8th Aug 2014 07:58
LONDON (Alliance News) - Puricore PLC Friday reported a wider operating loss for the first half of the year as revenue slid by 31%, hit by a lack of milestone payments that had buoyed its wound care and dermatology revenue a year earlier, and as the company continued to revamp its offering to supermarket retailers.
The company makes products that protect against the spread of pathogens. Its main customers are US supermarkets, who use the products to protect fresh produce and flowers from pathogens, and the health market, where its wound care treatments are used on chronic and acute wounds including diabetic ulcers and burns, as well as in animal care.
It had warned last month that it was set to post a loss before interest, tax, depreciation and amortisation for the first half to end-June, causing its share price to drop sharply. It said that it had seen lower revenue from its supermarket retail concentrate products, as its customers transition to consumable products and away from capital equipment. It expects to earn more recurring revenue by shifting to consumable products.
In its earnings statement Friday, the company said its loss before interest, tax, depreciation and amortisation was USD2.2 million in the half, double the USD1.1 million loss it booked a year earlier, as revenue declined to USD8.6 million, from USD12.3 million.
"As we enter a new era for PuriCore, we continue to see strong market opportunities for our products and significant prospects for sustainable growth within and around our refocused businesses," Chief Executive Michael Ashton said. "Meeting the increased demand for our new Supermarket Retail business model emphasising recurring revenue through new concentrate products at such a rapid pace presented some challenges that we are addressing."
It said it was working closely with its supermarket customers on training their staff to use the new concentrate delivery systems efficiently. It said meeting the high demand for the new systems in a short time frame had also weighed on its margins, but it was dealing with the issues and is confident its investments in sales and marketing will accelerate market share gains.
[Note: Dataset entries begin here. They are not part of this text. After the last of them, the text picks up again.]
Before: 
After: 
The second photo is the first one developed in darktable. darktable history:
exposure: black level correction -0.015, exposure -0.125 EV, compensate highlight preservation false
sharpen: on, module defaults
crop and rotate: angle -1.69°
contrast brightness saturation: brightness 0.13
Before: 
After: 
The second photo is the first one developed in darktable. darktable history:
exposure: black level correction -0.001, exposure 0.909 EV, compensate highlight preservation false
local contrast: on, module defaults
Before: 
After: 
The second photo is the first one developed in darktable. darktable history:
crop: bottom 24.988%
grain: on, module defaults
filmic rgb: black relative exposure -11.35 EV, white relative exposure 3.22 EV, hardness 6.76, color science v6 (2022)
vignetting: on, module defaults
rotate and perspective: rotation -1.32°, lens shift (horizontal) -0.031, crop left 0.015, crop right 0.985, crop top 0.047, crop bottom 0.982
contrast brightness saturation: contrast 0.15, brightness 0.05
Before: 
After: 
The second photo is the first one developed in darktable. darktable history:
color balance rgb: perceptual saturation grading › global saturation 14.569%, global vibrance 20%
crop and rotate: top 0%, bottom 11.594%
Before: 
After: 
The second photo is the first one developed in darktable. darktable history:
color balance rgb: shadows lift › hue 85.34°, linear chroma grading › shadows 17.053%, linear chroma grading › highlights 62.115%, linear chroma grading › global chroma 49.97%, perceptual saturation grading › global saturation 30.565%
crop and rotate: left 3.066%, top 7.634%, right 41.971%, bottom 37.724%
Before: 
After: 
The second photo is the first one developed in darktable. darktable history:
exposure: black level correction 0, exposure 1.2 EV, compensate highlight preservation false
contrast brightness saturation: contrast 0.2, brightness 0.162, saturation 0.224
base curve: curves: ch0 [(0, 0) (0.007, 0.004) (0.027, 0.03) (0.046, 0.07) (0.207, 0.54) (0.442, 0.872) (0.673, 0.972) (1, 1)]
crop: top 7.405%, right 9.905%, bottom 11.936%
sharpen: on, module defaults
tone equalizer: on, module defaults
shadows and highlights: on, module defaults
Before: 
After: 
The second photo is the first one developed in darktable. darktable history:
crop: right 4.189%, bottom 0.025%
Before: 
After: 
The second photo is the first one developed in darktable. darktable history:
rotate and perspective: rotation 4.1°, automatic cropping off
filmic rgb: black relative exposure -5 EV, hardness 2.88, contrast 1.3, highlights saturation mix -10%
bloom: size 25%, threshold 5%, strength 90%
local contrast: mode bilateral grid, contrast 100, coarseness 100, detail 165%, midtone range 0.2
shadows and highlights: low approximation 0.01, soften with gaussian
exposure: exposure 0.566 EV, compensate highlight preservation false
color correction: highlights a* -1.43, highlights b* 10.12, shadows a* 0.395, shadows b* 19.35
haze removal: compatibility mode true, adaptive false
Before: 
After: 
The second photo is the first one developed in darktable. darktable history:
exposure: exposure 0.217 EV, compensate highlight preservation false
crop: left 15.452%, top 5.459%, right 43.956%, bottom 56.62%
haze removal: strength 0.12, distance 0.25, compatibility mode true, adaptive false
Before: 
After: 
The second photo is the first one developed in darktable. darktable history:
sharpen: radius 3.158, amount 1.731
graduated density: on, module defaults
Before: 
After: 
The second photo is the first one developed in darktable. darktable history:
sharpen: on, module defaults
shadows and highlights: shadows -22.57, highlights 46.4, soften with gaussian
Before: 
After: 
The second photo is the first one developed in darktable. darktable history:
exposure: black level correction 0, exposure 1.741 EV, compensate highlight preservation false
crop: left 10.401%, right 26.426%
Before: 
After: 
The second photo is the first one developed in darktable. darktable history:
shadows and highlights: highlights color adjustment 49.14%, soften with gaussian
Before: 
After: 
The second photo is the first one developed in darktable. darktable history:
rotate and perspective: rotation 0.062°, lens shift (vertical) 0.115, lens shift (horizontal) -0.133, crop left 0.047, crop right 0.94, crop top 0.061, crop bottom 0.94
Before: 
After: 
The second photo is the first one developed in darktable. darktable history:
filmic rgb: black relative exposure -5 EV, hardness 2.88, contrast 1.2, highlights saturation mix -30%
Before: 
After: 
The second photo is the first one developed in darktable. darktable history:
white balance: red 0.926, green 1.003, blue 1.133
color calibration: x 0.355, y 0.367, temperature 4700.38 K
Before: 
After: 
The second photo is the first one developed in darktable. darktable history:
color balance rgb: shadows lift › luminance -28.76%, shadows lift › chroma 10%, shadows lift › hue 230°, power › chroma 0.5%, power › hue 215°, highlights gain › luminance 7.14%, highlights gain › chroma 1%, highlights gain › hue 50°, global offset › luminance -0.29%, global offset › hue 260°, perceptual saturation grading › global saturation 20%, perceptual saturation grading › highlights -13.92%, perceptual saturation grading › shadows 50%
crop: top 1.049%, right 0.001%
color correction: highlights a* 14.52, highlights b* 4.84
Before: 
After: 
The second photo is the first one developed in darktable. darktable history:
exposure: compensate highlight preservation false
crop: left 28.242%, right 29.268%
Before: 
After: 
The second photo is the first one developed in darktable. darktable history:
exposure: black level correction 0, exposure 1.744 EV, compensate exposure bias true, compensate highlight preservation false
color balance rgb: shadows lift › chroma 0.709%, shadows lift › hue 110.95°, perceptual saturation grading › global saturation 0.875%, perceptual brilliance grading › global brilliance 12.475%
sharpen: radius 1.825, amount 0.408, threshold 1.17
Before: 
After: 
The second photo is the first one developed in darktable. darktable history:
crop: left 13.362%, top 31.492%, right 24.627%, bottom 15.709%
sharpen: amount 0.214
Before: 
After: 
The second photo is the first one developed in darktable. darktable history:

Its gross margin in the first half was 28.2%, down from 33.1% a year earlier, with the lack of wound care and dermatology milestone payments also weighing.
Puricore said that based on ongoing management analysis, the company's produce market share was 26% of the supermarket retail addressable market as of June 30, up from 24% at the end of calendar 2013. It said its new product, ProduceFresh, represented 4% of the current market share. Its market share for the floral market rose to 13% of the supermarket retail addressable market, up from 8% at the end of December, all of which is consumable product.
The company last month also announced a strategic and operational review to decide how to use the proceeds from the sale of its former Endoscopy business for net proceeds of about USD25.7 million. It said Friday that it will communicate the results of the review in the fourth quarter.
"The sale of the Endoscopy business provides the resources to enable us to capitalise on strategic opportunities to grow the company in a targeted and disciplined manner. Our planning process is underway, and we look forward to reporting the outcome to the market later this year," Ashton said.
Puricore shares were down 5.5% at 34.25 pence early Friday.